The Devil's Labyrinth
- Hardcover edition
- Author: John Saul
- Language: English
- Genre: Novel
- Publisher: Ballantine Books
- Publication date: July 17, 2007
- Publication place: United States
- Media type: Print (hardback & paperback)
- Pages: 352
- ISBN: 978-0-345-48703-2
- Preceded by: In the Dark of the Night
- Followed by: Faces of Fear

= The Devil's Labyrinth =

2007 novel by John Saul

The Devil's Labyrinth is a thriller horror novel by John Saul, published by Ballantine Books on July 17, 2007. The novel follows the story of Ryan McIntyre, a teenage boy sent to a Catholic boarding school, where strange deaths and mysterious disappearances begin to occur upon his arrival.

== Plot ==
The Devil's Labyrinth follows the character of Ryan McIntyre as he is enrolled at St. Isaac’s Catholic boarding school due to Ryan's reaction to his father's untimely death and his mother's reaction to a severe beating by students at his old school. St. Isaac's is no stranger to death and controversy, as Ryan soon discovers that there have been multiple incidents of disturbing behaviors, including a violent death and a missing student. Meanwhile, fellow newcomer Father Sebastian claims to be able to exorcise demons and, much to Ryan's horror, he begins to suspect that the priest is actually inserting evil into others rather than exorcising it. Ryan soon finds that Sebastian has plans for a bigger conquest than St.
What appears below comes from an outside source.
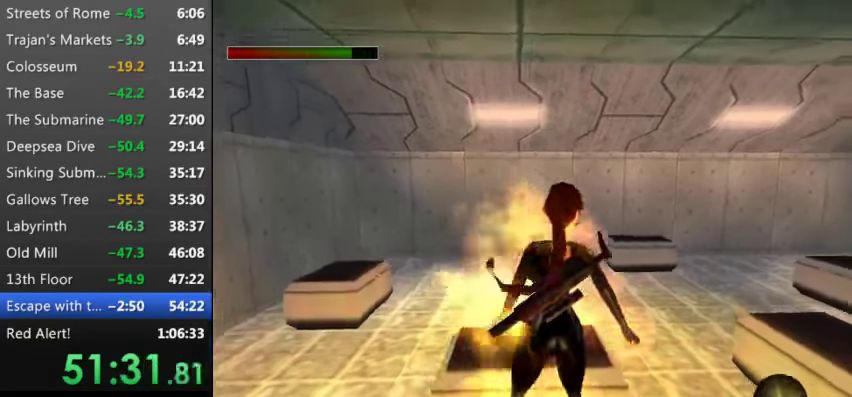
{"keys": ["right"], "events": [[67, "9", "up"], [167, "9", "down"], [267, "9", "up"], [400, "9", "down"], [500, "9", "up"]]}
Isaac, plans that include the Pope himself.

== Critical reception ==
Book Reporter's Judy Gigstad positively reviewed the book calling it "a thriller that spellbinds the reader with appreciation for John Saul’s ingenuity". Publishers Weekly wrote that "Saul fans should be satisfied" but that "those looking for a more subtle treatment of a similar theme might prefer Whitley Strieber's The Night Church". Booklist wrote that the book was "gratifyingly full of creepy, gory, and repulsive incidents leading to a nail-biting climax". Harold Goldberg of Filmcritic.com wrote that Saul "slowly and masterfully builds a taut and almost perfect suspense that's rife with terror." Booklist noted that the novel may be controversial for its portrayal of Islam as "absolute evil".